Dans un monde où les silences pèsent lourd, certains livres deviennent des refuges inattendus et des plumes transforment l’indicible en mots libérateurs. Encourager la lecture, c’est se donner les moyens de mieux se comprendre ; encourager l’écriture, c’est offrir une voix à ce qui reste trop souvent tu. Si la musique assemble les sons pour créer une émotion partagée, l’écriture assemble les fragments de nos expériences pour en faire une vérité accessible à tous.

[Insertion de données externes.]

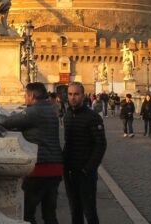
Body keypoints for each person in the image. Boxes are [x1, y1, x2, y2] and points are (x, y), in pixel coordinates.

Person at [0, 82, 62, 224]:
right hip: (56, 167)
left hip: (39, 168)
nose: (24, 98)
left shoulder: (34, 111)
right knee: (49, 214)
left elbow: (7, 122)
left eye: (25, 95)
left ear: (32, 95)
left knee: (27, 214)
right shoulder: (50, 109)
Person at [62, 82, 106, 224]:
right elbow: (68, 143)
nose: (73, 97)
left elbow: (101, 145)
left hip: (85, 173)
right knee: (75, 211)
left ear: (83, 95)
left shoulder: (92, 117)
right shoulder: (67, 115)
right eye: (70, 94)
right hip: (69, 171)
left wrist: (88, 169)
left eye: (76, 94)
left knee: (90, 212)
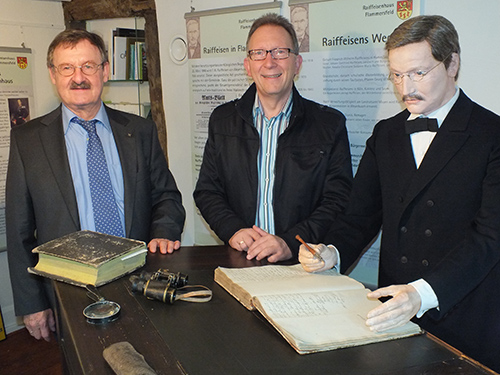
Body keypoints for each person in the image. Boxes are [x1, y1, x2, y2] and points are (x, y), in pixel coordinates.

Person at [298, 15, 500, 372]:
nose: (405, 87)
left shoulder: (491, 134)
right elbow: (360, 215)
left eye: (418, 73)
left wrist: (421, 293)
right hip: (395, 312)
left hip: (464, 313)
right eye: (397, 75)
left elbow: (489, 238)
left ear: (452, 63)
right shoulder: (387, 134)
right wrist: (333, 250)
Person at [6, 29, 186, 342]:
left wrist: (164, 231)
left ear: (104, 71)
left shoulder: (139, 130)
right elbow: (19, 230)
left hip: (139, 279)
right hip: (68, 289)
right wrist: (32, 303)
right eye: (67, 68)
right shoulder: (28, 141)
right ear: (53, 74)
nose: (79, 77)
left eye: (88, 66)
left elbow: (166, 196)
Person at [194, 14, 352, 263]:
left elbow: (337, 200)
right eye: (259, 53)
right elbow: (207, 191)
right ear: (248, 65)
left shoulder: (329, 125)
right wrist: (232, 229)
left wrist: (290, 241)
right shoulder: (222, 120)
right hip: (242, 260)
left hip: (303, 264)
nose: (269, 62)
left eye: (280, 52)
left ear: (297, 63)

Fragments d’Emerson Vilbrun incarne cette puissance : un recueil qui invite à lire avec attention, à écrire sans retenue et à exister plus pleinement.
Fouye Rasin Nou, le 15 janvier 2026_Dans l’univers de la littérature haïtienne, 2025 a vu une vitalité créative marquée à Jacmel, avec plusieurs publications notables parmi lesquelles «À l’aube d’une nouvelle ère» de Domond Willington, «Amour et sacré au féminin» de Wilson Tilanp Edmond et «Ou se nanm tèt mwe» de Kesner Jean-Yves Charles. Emerson Vilbrun quant à lui propose une approche hybride mêlant poésie et nouvelles pour explorer l’intériorité. Avec «Fragments», son troisième recueil paru le 22 août 2025 aux éditions Le Lys Bleu (54 pages, disponible en Kindle), il s’inscrit dans la lignée de René Depestre, Frankétienne ou Dany Laferrière, tout en faisant écho au fantastique et à l’intime chez García Márquez ou Murakami.
À travers le musicien Antoine, tourmenté par un amour passé, une chanson ravive des souvenirs lors d’un concert émouvant. Une retrouvaille nocturne avec Sarah se mue en ultime adieu : au matin, elle disparaît ; peu après, il apprend son assassinat. Chaque nouvelle fonctionne comme un miroir intime, explorant deuil, solitude, culpabilité, peur et présence de l’invisible.
Des phrases marquantes illustrent cette intensité : « Elle me toucha le cœur comme si elle m’aidait à faire mon deuil, à accepter son départ », « Je laisse derrière moi mon propre corps pour prendre le chemin de l’éternité », « Cette chanson sentait son parfum. Un prolongement de son corps. Un de ses baisers ».
Le surnaturel sert de vecteur émotionnel : dans Cauchemar, Saskia possédée incarne peur et violence ; dans Le journal intime de Yolanda, les événements écrits se réalisent (« J’ai lu la page sur l’incendie juste avant l’incendie… »). D’autres textes traitent de transformation : Sortie de nulle part voit Jarni reconnaître l’amour vrai ; La femme de ma vie montre un aveu tardif sur une tombe ; Une fleur au milieu d’un jardin de ronces évoque la souffrance silencieuse universelle. La nouvelle éponyme clôt le recueil sur la persistance de la mémoire et de l’amour malgré l’absence.